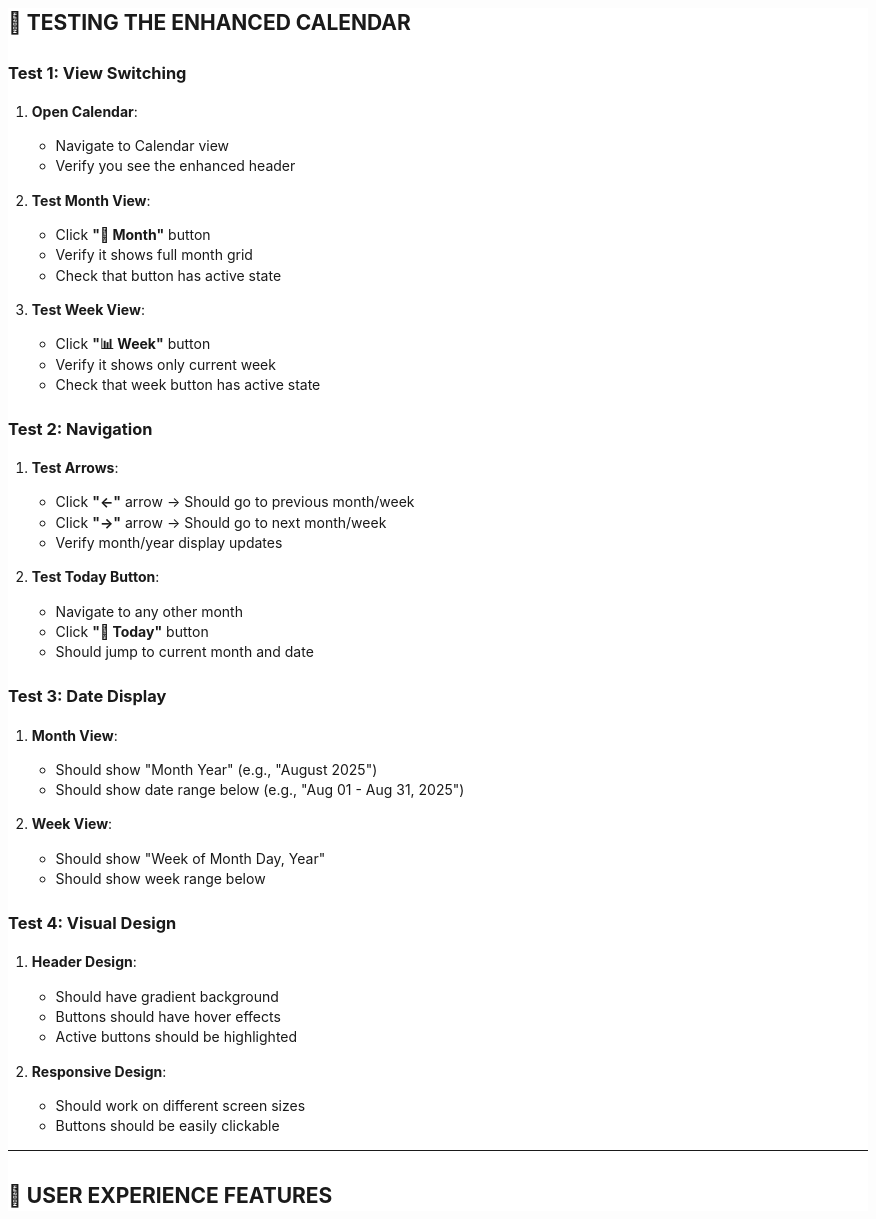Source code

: 
## 🧪 **TESTING THE ENHANCED CALENDAR**

### **Test 1: View Switching**
1. **Open Calendar**:
   - Navigate to Calendar view
   - Verify you see the enhanced header

2. **Test Month View**:
   - Click **"📅 Month"** button
   - Verify it shows full month grid
   - Check that button has active state

3. **Test Week View**:
   - Click **"📊 Week"** button
   - Verify it shows only current week
   - Check that week button has active state

### **Test 2: Navigation**
1. **Test Arrows**:
   - Click **"←"** arrow → Should go to previous month/week
   - Click **"→"** arrow → Should go to next month/week
   - Verify month/year display updates

2. **Test Today Button**:
   - Navigate to any other month
   - Click **"📅 Today"** button
   - Should jump to current month and date

### **Test 3: Date Display**
1. **Month View**:
   - Should show "Month Year" (e.g., "August 2025")
   - Should show date range below (e.g., "Aug 01 - Aug 31, 2025")

2. **Week View**:
   - Should show "Week of Month Day, Year"
   - Should show week range below

### **Test 4: Visual Design**
1. **Header Design**:
   - Should have gradient background
   - Buttons should have hover effects
   - Active buttons should be highlighted

2. **Responsive Design**:
   - Should work on different screen sizes
   - Buttons should be easily clickable

---

## 🎯 **USER EXPERIENCE FEATURES**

● ● ● ● ●

Exact copy, pictures excluded: repeat the lines from the top of the material through the line with "3. **Test Week".

§ Answer to this exercise
Source code

: 
## 🧪 **TESTING THE ENHANCED CALENDAR**

### **Test 1: View Switching**
1. **Open Calendar**:
   - Navigate to Calendar view
   - Verify you see the enhanced header

2. **Test Month View**:
   - Click **"📅 Month"** button
   - Verify it shows full month grid
   - Check that button has active state

3. **Test Week View**:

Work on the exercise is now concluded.